▸ **EXCERTO DA FONTE**:
--

Depois de uma longa espera, os moradores das freguesias da zona central da cidade de Lisboa começam, a partir desta semana, a poder utilizar a nova Unidade de Saúde Familiar da Baixa. Inaugurado na tarde (15h) desta quinta-feira (17 de novembro) – numa cerimónia que contará com a presença do primeiro-ministro, António Costa, do ministro da Saúde, Adalberto Campos Fernandes, bem como do presidente da câmara, Fernando Medina -, o equipamento público situa-se no Martim Moniz, em instalações cedidas pelo município no empreendimento construído naquela praça pela extinta Empresa Pública de Urbanização de Lisboa (EPUL). Persistem, porém, dúvidas sobre o universo total de pessoas que poderá vir a usar o mesmo.

--

▸ **DADOS**:
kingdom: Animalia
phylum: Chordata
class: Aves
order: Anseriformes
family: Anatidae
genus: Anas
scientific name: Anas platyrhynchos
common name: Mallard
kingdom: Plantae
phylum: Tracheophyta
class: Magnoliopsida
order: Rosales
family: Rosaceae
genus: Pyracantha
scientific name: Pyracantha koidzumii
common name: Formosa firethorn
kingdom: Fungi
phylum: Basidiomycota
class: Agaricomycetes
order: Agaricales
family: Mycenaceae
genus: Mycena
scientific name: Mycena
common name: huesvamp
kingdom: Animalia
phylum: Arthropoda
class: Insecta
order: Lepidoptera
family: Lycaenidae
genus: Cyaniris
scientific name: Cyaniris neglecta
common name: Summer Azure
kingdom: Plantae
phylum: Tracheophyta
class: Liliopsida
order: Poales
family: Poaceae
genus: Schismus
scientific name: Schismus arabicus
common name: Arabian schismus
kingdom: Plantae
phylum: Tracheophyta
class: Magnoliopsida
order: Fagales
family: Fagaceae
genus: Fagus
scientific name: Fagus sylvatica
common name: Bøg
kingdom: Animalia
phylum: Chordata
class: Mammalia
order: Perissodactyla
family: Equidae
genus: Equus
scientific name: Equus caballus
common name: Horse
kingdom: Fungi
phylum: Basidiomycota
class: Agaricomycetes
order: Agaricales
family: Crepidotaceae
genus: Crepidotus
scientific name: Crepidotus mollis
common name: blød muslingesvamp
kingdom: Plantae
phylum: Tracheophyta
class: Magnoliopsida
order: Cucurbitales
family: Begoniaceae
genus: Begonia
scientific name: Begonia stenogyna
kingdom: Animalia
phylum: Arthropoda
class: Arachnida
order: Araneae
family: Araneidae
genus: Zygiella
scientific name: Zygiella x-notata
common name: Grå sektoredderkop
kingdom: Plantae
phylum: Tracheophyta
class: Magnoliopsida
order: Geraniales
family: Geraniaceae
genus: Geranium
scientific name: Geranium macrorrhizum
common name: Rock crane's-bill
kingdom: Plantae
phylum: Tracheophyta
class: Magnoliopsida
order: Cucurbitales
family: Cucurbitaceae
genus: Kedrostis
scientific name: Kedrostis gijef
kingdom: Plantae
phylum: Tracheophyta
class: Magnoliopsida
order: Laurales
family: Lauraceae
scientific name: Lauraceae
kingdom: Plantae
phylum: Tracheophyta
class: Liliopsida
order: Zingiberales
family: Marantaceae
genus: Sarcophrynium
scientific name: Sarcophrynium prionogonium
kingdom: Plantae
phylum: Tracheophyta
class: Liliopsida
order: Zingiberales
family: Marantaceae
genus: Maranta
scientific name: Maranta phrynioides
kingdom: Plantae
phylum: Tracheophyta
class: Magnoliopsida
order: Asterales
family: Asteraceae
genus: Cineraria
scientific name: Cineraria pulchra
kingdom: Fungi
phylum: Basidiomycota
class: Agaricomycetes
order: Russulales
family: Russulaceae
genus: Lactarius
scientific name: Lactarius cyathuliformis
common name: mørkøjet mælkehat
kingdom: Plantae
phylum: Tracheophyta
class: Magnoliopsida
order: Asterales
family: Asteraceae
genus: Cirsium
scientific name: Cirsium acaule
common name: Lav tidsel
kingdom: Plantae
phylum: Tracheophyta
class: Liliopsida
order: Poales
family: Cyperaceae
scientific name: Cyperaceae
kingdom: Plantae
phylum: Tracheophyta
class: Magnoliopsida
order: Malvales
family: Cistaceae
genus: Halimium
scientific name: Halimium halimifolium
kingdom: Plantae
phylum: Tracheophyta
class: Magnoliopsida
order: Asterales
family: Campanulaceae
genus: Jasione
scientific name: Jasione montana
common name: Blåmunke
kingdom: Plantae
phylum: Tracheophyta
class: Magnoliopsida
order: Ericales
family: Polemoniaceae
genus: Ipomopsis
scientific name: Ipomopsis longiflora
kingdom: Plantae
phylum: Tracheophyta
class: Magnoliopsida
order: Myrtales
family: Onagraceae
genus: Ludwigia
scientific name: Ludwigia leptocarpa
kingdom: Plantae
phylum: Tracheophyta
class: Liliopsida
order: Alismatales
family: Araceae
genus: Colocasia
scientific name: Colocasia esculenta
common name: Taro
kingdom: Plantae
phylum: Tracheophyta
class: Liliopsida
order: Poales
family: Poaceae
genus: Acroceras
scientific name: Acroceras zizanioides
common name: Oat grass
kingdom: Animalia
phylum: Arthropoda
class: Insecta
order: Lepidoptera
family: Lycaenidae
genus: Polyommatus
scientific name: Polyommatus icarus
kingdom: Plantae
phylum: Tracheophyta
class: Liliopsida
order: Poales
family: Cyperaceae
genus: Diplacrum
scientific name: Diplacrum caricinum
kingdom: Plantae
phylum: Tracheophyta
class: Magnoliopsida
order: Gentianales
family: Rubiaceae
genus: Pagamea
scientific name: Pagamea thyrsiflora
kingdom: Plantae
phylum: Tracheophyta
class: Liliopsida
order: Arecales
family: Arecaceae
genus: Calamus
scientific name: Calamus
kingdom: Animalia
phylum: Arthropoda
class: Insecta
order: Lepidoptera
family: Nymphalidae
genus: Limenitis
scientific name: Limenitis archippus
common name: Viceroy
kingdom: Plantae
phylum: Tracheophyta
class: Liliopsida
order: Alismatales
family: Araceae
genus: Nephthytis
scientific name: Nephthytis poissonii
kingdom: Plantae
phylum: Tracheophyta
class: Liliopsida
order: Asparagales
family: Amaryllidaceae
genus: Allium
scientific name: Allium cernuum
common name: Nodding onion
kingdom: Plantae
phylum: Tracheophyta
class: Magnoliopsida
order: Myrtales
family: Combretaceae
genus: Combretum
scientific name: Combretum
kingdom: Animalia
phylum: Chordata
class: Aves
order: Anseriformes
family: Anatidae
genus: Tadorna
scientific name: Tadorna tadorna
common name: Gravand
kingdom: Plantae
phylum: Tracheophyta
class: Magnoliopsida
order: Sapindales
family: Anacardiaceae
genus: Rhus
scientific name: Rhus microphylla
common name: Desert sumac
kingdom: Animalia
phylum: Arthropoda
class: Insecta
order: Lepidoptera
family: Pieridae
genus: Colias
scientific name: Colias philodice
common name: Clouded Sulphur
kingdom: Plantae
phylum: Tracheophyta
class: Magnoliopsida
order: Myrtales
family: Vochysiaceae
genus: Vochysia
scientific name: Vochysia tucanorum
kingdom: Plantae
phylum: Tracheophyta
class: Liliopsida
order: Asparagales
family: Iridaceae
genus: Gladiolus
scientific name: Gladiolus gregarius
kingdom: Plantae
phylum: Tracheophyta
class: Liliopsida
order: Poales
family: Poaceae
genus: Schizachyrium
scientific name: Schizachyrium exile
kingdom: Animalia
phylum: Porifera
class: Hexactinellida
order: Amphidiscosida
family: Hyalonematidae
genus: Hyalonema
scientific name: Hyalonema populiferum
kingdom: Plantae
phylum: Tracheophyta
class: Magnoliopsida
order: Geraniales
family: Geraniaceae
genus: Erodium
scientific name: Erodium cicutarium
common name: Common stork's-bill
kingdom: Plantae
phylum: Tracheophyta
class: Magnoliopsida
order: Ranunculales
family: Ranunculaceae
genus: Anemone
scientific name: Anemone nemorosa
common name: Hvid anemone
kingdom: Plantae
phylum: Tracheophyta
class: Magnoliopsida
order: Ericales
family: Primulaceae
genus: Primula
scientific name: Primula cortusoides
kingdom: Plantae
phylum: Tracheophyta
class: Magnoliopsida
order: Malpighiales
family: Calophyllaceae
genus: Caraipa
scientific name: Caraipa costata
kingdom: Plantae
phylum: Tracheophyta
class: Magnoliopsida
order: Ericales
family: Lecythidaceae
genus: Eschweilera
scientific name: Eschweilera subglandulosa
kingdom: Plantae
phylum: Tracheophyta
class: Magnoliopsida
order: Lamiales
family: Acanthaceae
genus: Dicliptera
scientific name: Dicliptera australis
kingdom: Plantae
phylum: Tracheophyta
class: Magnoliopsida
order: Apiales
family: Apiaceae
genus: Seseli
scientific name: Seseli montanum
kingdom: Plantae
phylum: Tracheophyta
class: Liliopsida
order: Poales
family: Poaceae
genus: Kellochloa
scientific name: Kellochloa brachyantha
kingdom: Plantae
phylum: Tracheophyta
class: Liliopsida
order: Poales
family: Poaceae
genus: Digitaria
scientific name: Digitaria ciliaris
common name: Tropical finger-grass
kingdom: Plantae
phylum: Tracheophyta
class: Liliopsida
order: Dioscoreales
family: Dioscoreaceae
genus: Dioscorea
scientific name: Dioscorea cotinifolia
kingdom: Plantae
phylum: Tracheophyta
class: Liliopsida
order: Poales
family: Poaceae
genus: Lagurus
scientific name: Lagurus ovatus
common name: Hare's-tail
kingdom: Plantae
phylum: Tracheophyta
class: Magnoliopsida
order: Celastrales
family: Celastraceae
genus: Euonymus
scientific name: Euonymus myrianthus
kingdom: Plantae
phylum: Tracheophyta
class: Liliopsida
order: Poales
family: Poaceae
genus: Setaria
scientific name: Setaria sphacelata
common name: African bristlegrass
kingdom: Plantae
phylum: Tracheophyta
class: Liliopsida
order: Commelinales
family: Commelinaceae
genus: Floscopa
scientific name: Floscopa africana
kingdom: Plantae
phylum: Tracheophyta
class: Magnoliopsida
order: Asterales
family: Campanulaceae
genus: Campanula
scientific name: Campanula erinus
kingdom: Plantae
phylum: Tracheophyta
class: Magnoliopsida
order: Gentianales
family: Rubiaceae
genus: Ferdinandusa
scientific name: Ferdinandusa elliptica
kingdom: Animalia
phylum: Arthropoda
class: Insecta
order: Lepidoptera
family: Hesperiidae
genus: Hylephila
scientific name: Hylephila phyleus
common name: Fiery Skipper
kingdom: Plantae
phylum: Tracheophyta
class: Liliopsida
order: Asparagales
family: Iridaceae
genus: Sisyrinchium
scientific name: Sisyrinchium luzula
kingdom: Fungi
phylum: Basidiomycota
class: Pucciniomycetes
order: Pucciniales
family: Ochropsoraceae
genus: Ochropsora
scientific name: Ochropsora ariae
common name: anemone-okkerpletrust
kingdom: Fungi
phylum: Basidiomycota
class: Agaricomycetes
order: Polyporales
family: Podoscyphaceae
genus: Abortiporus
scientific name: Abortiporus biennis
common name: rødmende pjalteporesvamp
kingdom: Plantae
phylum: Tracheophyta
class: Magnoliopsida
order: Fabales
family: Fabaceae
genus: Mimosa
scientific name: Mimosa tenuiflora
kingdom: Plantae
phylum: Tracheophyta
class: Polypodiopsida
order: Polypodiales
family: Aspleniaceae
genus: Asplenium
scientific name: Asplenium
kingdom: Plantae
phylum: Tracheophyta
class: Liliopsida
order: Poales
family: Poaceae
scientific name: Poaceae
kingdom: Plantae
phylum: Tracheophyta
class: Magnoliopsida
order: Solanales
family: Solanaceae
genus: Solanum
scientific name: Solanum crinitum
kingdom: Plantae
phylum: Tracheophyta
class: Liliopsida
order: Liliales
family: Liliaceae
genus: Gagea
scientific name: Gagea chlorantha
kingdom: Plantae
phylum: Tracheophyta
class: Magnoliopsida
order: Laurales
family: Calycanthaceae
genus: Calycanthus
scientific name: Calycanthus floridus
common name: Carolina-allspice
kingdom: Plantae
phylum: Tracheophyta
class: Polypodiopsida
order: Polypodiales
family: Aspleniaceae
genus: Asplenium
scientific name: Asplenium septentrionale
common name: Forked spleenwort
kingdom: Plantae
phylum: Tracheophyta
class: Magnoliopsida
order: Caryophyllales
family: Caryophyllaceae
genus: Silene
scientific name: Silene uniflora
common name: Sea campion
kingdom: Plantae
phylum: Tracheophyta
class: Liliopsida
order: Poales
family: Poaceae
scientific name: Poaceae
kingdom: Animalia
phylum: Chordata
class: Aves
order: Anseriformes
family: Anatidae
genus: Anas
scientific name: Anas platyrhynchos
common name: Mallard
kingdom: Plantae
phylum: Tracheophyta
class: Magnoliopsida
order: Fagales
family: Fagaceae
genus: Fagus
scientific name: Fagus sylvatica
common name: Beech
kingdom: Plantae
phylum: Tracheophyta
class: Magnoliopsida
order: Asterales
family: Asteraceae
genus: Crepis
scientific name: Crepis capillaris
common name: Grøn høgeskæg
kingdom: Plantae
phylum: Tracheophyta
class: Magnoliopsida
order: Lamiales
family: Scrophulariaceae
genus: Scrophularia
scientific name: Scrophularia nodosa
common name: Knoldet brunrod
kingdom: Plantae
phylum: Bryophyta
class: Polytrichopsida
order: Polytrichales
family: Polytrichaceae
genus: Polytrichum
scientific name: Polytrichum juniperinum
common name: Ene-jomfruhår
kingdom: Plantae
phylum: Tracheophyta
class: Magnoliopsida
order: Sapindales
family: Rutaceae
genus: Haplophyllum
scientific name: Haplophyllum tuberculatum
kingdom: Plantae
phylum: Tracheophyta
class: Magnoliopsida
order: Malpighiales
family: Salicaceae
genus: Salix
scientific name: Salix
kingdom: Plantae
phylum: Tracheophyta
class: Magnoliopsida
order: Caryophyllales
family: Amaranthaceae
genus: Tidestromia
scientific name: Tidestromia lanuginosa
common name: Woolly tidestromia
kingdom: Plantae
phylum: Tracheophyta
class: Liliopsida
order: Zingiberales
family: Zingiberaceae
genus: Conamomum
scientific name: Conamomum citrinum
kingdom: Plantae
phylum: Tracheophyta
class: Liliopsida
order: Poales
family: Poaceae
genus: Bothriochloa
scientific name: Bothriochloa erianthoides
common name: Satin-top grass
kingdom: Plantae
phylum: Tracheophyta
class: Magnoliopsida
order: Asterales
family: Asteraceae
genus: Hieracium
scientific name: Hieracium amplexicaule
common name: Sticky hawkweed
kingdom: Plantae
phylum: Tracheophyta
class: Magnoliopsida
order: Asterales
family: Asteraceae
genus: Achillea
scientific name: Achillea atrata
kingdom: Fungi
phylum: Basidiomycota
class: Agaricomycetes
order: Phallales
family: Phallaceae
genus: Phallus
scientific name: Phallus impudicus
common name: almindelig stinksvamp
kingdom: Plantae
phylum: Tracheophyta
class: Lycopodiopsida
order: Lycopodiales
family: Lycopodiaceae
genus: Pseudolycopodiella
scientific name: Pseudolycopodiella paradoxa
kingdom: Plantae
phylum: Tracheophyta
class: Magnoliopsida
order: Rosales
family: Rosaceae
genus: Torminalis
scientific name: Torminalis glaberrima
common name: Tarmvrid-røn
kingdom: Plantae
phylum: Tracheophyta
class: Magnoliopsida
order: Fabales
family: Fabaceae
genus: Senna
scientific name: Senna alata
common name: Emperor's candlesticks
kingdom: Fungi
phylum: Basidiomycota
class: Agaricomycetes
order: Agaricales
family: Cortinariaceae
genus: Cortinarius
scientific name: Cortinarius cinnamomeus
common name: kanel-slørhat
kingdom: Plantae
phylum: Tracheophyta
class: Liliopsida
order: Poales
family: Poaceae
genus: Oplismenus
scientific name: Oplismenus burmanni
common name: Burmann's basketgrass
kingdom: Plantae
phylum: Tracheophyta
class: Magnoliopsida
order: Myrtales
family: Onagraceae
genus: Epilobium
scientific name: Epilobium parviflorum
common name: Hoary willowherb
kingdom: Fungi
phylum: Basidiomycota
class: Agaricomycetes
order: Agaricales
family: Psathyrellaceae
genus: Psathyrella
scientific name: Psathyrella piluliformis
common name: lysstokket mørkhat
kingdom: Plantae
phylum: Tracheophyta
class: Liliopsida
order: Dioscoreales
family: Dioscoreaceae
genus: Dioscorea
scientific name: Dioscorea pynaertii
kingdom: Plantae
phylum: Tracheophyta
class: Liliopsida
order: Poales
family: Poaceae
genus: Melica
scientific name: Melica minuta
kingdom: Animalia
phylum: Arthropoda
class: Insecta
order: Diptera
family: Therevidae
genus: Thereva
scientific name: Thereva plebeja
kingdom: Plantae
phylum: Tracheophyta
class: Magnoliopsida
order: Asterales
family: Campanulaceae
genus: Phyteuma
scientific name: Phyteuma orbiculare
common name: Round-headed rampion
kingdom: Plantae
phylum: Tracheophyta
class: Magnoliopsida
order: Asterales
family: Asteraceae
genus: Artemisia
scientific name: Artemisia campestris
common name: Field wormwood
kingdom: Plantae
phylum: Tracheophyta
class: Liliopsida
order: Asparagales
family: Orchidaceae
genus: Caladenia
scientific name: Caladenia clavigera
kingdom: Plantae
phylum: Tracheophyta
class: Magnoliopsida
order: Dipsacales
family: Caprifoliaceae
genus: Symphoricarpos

--

▸ **TAREFAS A REALIZAR**:
• A. Indique todas as pessoas identificadas pelo nome no excerto sobre a nova Unidade de Saúde Familiar da Baixa.
• B. Transcreva do excerto sobre a nova Unidade de Saúde Familiar da Baixa o trecho que começa em "Depois de uma" e termina em "usar o mesmo.".
• C. Segundo o excerto sobre a nova Unidade de Saúde Familiar da Baixa, onde se situa esse equipamento?

▸ **RESPOSTAS POR TAREFA**:
• A.
António Costa
Adalberto Campos Fernandes
Fernando Medina

• B.
Depois de uma longa espera, os moradores das freguesias da zona central da cidade de Lisboa começam, a partir desta semana, a poder utilizar a nova Unidade de Saúde Familiar da Baixa. Inaugurado na tarde (15h) desta quinta-feira (17 de novembro) – numa cerimónia que contará com a presença do primeiro-ministro, António Costa, do ministro da Saúde, Adalberto Campos Fernandes, bem como do presidente da câmara, Fernando Medina -, o equipamento público situa-se no Martim Moniz, em instalações cedidas pelo município no empreendimento construído naquela praça pela extinta Empresa Pública de Urbanização de Lisboa (EPUL). Persistem, porém, dúvidas sobre o universo total de pessoas que poderá vir a usar o mesmo.

• C. No Martim Moniz, em instalações cedidas pelo município no empreendimento construído pela extinta EPUL.